■ **Work order**: Where a line below has the string "Table" in it, include it in the count, and give that count alone.

[Data extracted from a collection]

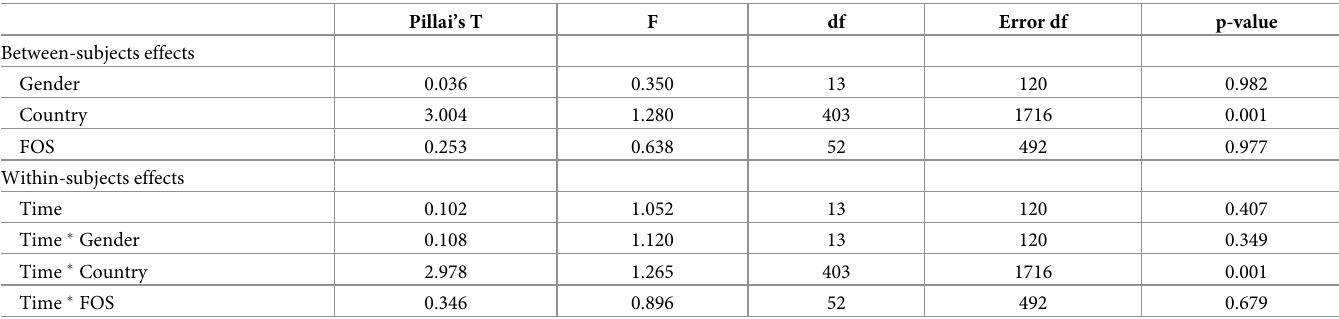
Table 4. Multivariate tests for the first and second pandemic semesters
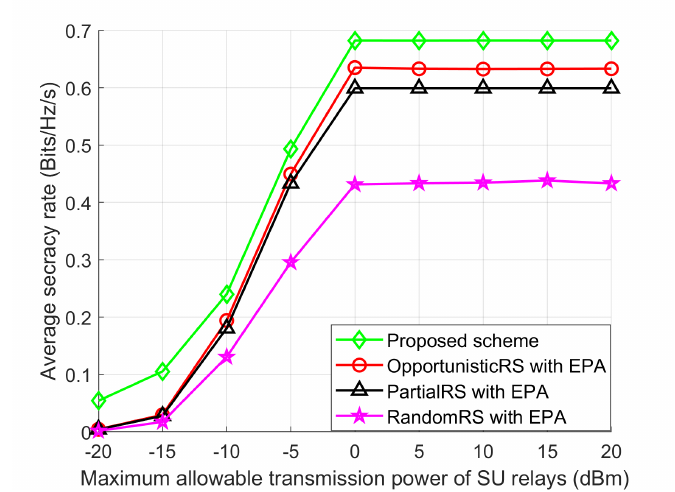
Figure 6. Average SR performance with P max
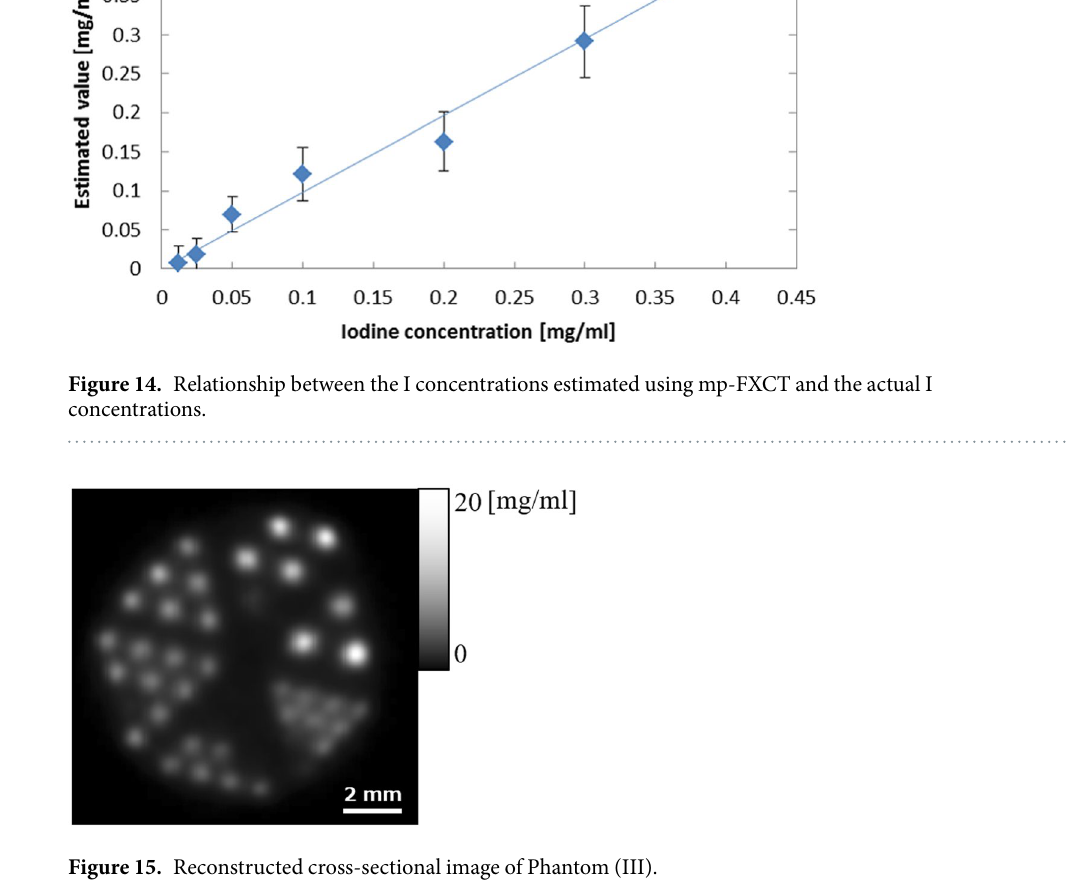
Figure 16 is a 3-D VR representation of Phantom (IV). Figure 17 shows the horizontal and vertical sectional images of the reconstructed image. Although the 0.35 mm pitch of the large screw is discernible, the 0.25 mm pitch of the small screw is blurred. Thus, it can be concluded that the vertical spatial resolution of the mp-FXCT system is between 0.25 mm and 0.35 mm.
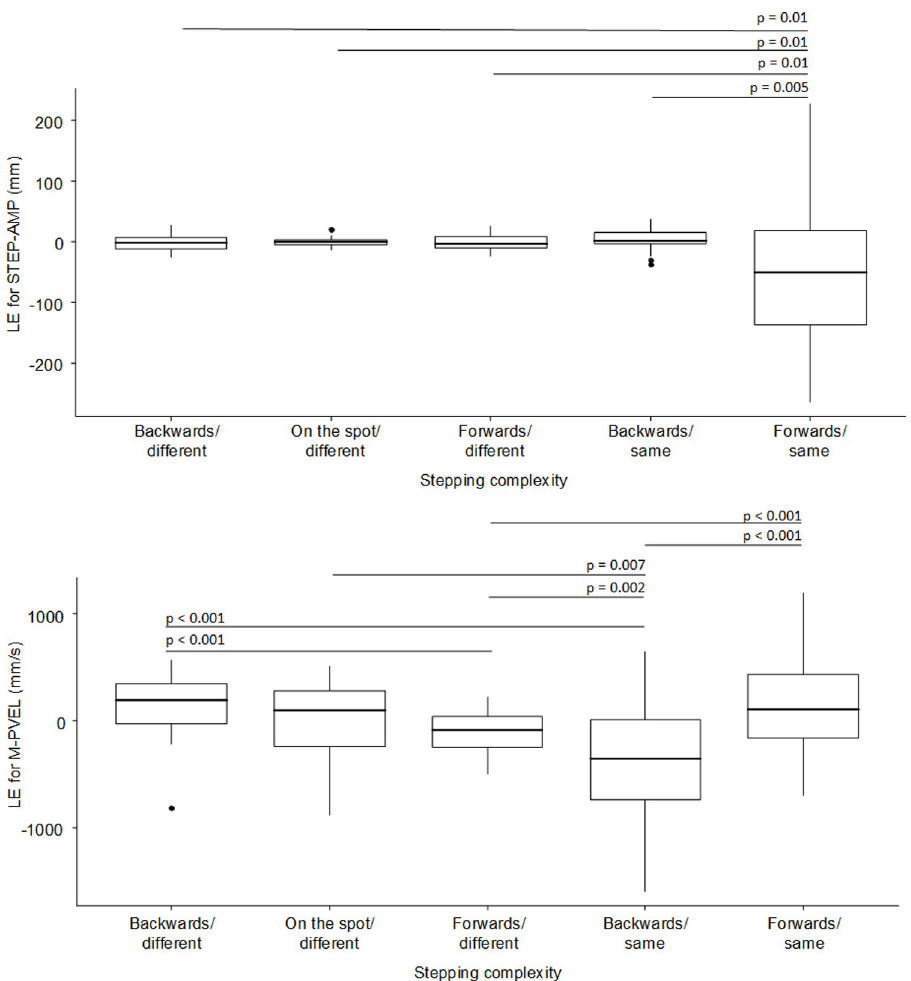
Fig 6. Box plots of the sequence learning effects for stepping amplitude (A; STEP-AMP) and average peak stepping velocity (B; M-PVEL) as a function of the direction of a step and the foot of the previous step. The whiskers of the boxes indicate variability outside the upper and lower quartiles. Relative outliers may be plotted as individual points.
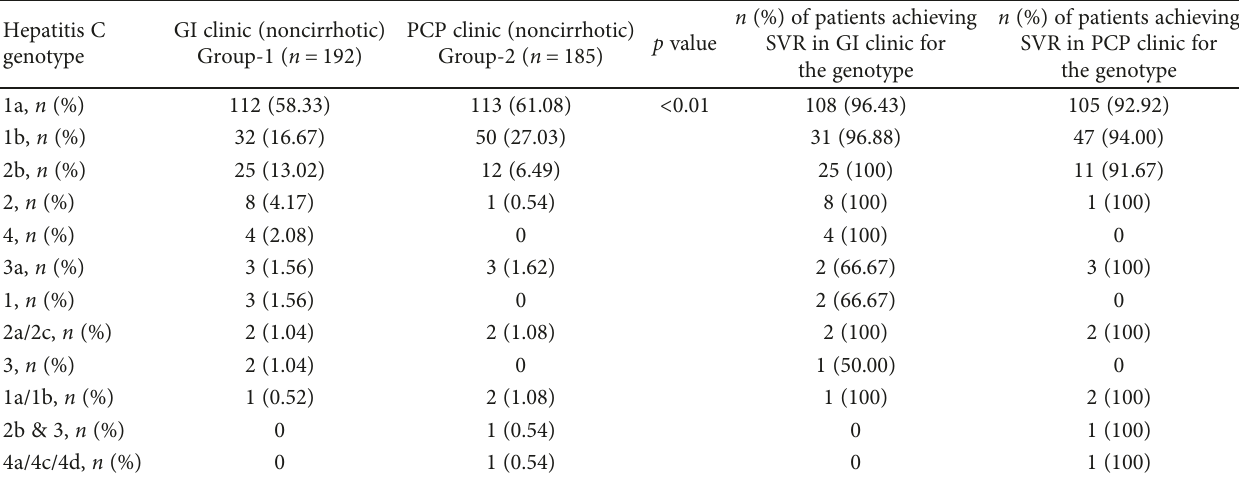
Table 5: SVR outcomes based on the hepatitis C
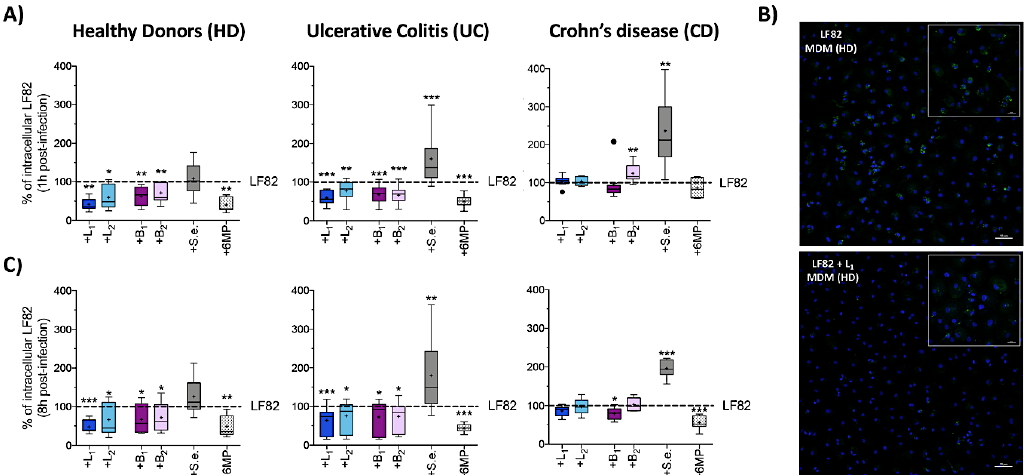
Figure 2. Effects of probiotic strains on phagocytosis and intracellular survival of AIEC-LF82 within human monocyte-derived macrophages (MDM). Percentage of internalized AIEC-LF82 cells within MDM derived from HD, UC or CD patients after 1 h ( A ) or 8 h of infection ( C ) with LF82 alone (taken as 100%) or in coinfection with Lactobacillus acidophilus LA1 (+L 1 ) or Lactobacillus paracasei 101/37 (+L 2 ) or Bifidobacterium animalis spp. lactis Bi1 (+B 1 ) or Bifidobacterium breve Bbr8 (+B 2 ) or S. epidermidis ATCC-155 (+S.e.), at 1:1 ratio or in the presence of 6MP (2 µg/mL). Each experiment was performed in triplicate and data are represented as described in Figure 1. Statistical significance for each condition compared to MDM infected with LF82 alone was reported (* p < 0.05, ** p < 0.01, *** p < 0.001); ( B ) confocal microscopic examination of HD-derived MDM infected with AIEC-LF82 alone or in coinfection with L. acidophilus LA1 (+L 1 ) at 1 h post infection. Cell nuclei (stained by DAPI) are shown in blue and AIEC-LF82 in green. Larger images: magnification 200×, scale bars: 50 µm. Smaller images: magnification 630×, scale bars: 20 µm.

■ **Answer area**: 2